Excuse the lag in blogs. My husband, Charley Gerard, and I have been working on some new songs together. Material from the Gerard/Weinstock songbook will be performed by vocalist Christine Adams, saxophonist Charley Gerard, violist Eva Gerard, plus guitar, bass and drums in Manhattan on Friday, September 2nd at 7:00 pm at Miles Cafe. I hope you will put the date down now on your calendar and come out and have some fun.
Like everyone else, I have been thinking a lot about insurance coverage lately. How could I not? I have been sharing a great deal of my earnings with insurance companies.
- As a physician, I pay malpractice insurance. I also carry disability coverage in case I have a medical problem that prevents me from working.
- As a small business owner, I pay health insurance for my employees. I pay for theft and liability to protect my place of work. And I am mandated to pay into the state’s worker’s compensation fund monthly.
- At home, I pay for theft, liability and weather damage to protect my house. My husband’s and daughter’s instruments are covered in a separate policy. Of course I carry car insurance on my vehicles. I also pay for comprehensive life insurance to make sure my family will be financially secure if anything happens to me. And until last month, I paid for my family’s health insurance.
I am not a mathematician, but it seems fairly obvious that a huge percent of my income goes to insurance companies. I probably should also carry long-term illness insurance, but there’s not a lot of money left to pick up an additional policy.
We Americans are paying a huge price for the right to sue for liability, for protection against illness and loss and to make sure some natural or unnatural disaster does not leave us bereft. We are all paying for the lacks in our social system, a system that does not provide a safety net for those down on their luck. If someone slips in your office or someone walks off with the car you use to get to work, insurance can be the difference between disaster and a piece of bad luck. It is no wonder we get sued anytime a baby is born with a problem. The finances of raising an impaired child can ruin a family. There is no bad-baby insurance policy currently being offered to parents. Families with babies needing expensive medical interventions can only collect through their doctor's malpractice coverage.

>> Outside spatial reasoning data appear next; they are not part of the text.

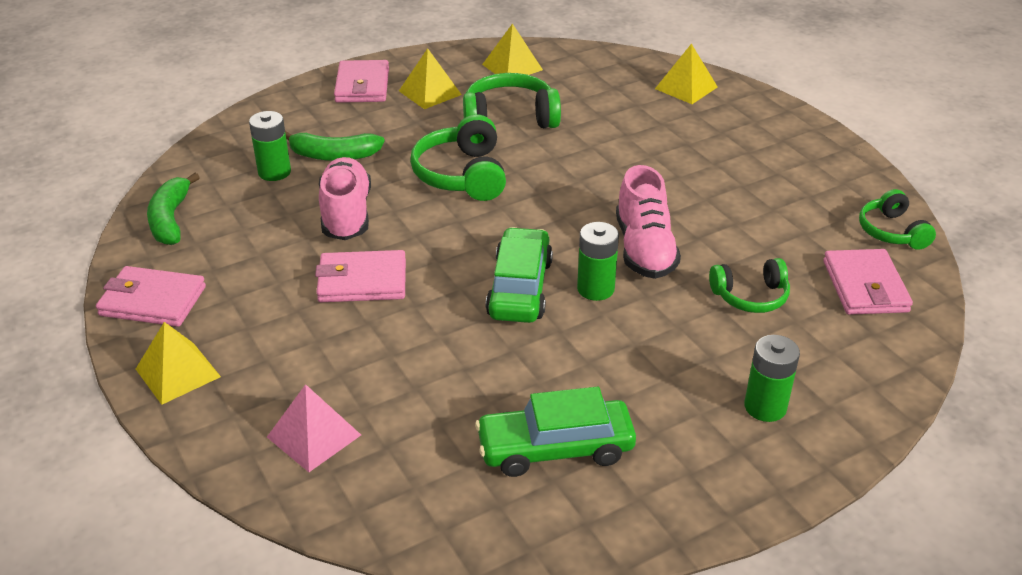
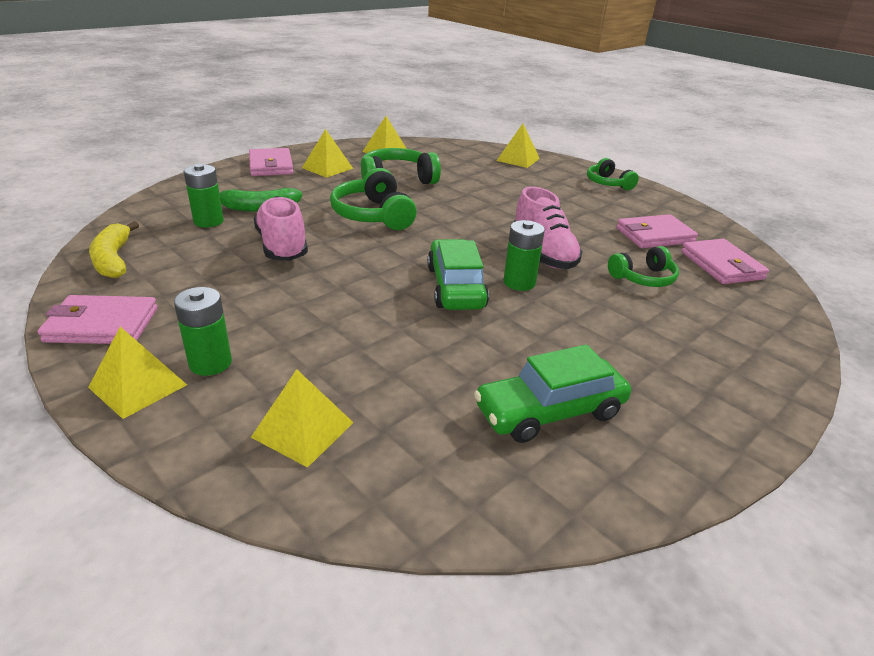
camera: 15 degrees left, 5 degrees down
(171, 219) = (114, 259): green banana -> yellow banana
(314, 436) = (303, 429): pink pyramid -> yellow pyramid
(362, 281) = (312, 292): pink wallet -> pink wallet (654, 235)
(765, 407) = (708, 355): green battery -> green battery (210, 363)
(892, 231) = (714, 231): green headphones -> green headphones (608, 183)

Health care has become so expensive in our country that even having insurance is no guarantee against weathering all storms. According to NPR radio, the second most common reason cited for bankruptcy in the USA is having a medical condition not covered by your insurance company. If you have insurance, it is not possible to get Medicaid to cover your emergency, even if your insurance will not pay for it and the price tag is exorbitant. That type of emergency Medicaid is available only to someone with a medical disaster who has no insurance. As the majority of Americans are covered by insurance policies picked by their employer (who is most likely just looking at the bottom line) many of us carry sub-standard policies with many loopholes. One only discovers these loopholes, unfortunately, when ill.
Paying for insurance and the fear of losing coverage is changing the fabric of peoples lives. Here are a few examples of people I know:
- A friend of mine, an Ob/Gyn living in California is almost sixty. She would like to slow down a little or retire, but these are out of the question. Ironically she comes from a well-off family, so what is the issue? Her husband has Type I diabetes and is going to need dialysis soon. If she leaves her job, he will not be able to get insurance thereafter. One of my friend’s medical partners has just developed breast cancer and has taken a six month leave of absence, so my friend is on call more now than she was previously. So, despite being well-off, my friend is forced to work long hours in order to keep her husband covered. Their lives would probably improve if they divorced, her husband picked up Medicaid, and she could work a part-time clinic job and take care of him the rest of the time. Sad, but true.
- A colleague who recovered from cancer a few years earlier would like to get a separation from her husband. Despite the fact that they lead separate parallel lives, she is just biding her time for now. She is afraid that if she loses her job, she will be unable to get new insurance coverage. She is basically married to her partner for insurance reasons and I don’t blame her. Life is precarious.
- A patient of mine,in her twenties, is on medication for ADD. She hates her job, but cannot leave. Although she lives at home with her parents and has low expenses, she needs the job in order to have insurance that will pay for her medication.
Every year our dollar stretches less and less and our standard of living erodes. Insurance costs are eating into our personal incomes and into those of our businesses. As time goes by, less and less of us will be able to maintain our middle class status, unless we wish to stop having children, buying cars, owning homes or starting our own businesses. We can all go back to being single, poor bohemians living day to day with no one to depend on and no one to depend on us. Welcome to the Sixties! Haight-Ashbury anyone?